**GIVEN PROBLEM 1:** Copy the records line for line, starting with their first line and going on through the line that contains "building: (384, 206)".

**SOURCE DOCUMENT:**
- - - - - - -
Agricultural History Series

 Missouri State University

 1904 St. Louis Worlds Fair

Angus Show

Aberdeen Angus, which were commonly referred to as “doddies,” were on display in twelve judging classes.  Some of these classes contained as many as thirty entries. The much anticipated Angus exhibit far exceeded the expectations of fair goers.  Even though some dishonesty had managed to creep into larger cattle shows of the day, this “Scalawag” stuff was said to be absent from the exhibit in St. Louis. The responsibility of judging the cattle was given to Professor C. F. Curtiss of Ames, Iowa.  The quality of Angus was so strong that the it took the judge a long time to sort out the winners.


Professor C.F. Curtiss examines Western Star

Western Star was the winner of the aged bull class.  This bull had been purchased by W. A. McHenry a year prior to the fair with the specific purpose of winning his class at St. Louis.  He was said to have possessed a balance and was not too large nor small.

Prince Ito 2d, the winner of the two-year old class, was described as having buttocks that would “raise a man’s estimation of round steak.”  Blackbird Ito was the winner of the senior yearling class.  He, like Prince Ito 2d, was sired by Prince Ito.  He was noted as being a “wonder of bulk and sappiness.”  This bull was also described as having a body that was evenly distributed between the shoulder and the hindquarter.
- - - - - - -
**EXERCISE DATA:**
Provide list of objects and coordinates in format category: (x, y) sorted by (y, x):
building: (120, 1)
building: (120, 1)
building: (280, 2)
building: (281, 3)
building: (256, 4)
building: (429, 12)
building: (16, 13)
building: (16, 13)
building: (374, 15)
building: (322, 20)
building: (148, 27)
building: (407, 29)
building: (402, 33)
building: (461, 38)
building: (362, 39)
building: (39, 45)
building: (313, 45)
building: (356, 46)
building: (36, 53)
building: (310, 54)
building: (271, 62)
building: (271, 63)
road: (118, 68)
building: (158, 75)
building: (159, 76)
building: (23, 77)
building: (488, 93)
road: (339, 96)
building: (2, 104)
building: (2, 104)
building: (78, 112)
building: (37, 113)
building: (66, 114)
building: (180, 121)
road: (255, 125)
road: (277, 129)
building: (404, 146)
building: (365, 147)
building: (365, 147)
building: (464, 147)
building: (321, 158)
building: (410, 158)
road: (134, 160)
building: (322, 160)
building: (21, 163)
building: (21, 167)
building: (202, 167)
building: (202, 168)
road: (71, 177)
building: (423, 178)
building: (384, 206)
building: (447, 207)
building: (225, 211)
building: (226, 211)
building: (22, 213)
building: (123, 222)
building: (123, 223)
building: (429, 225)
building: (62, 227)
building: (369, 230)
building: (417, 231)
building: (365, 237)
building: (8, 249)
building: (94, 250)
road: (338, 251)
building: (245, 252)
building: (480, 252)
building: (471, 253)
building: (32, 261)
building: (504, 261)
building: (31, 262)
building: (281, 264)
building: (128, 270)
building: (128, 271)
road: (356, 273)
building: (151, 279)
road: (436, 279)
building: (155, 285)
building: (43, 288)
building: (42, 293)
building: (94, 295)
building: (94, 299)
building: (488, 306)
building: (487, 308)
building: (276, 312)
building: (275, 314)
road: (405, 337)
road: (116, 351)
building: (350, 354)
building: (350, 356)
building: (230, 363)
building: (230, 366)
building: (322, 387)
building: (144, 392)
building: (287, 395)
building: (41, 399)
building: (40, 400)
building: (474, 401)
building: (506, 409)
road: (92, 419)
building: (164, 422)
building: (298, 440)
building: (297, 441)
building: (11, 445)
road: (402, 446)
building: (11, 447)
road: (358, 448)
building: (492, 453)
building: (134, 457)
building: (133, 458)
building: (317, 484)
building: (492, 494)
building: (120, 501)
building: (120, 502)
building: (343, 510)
- - - - - - -
**GIVEN PROBLEM 2:** In the text on the 1904 Angus show, write out the passage starting with "Aberdeen Angus, which" and going on through "out the winners.", switching "cattle" to "livestock".

**TASK RESULT 1:**
Provide list of objects and coordinates in format category: (x, y) sorted by (y, x):
building: (120, 1)
building: (120, 1)
building: (280, 2)
building: (281, 3)
building: (256, 4)
building: (429, 12)
building: (16, 13)
building: (16, 13)
building: (374, 15)
building: (322, 20)
building: (148, 27)
building: (407, 29)
building: (402, 33)
building: (461, 38)
building: (362, 39)
building: (39, 45)
building: (313, 45)
building: (356, 46)
building: (36, 53)
building: (310, 54)
building: (271, 62)
building: (271, 63)
road: (118, 68)
building: (158, 75)
building: (159, 76)
building: (23, 77)
building: (488, 93)
road: (339, 96)
building: (2, 104)
building: (2, 104)
building: (78, 112)
building: (37, 113)
building: (66, 114)
building: (180, 121)
road: (255, 125)
road: (277, 129)
building: (404, 146)
building: (365, 147)
building: (365, 147)
building: (464, 147)
building: (321, 158)
building: (410, 158)
road: (134, 160)
building: (322, 160)
building: (21, 163)
building: (21, 167)
building: (202, 167)
building: (202, 168)
road: (71, 177)
building: (423, 178)
building: (384, 206)

**TASK RESULT 2:**
Aberdeen Angus, which were commonly referred to as “doddies,” were on display in twelve judging classes.  Some of these classes contained as many as thirty entries. The much anticipated Angus exhibit far exceeded the expectations of fair goers.  Even though some dishonesty had managed to creep into larger livestock shows of the day, this “Scalawag” stuff was said to be absent from the exhibit in St. Louis. The responsibility of judging the livestock was given to Professor C. F. Curtiss of Ames, Iowa.  The quality of Angus was so strong that the it took the judge a long time to sort out the winners.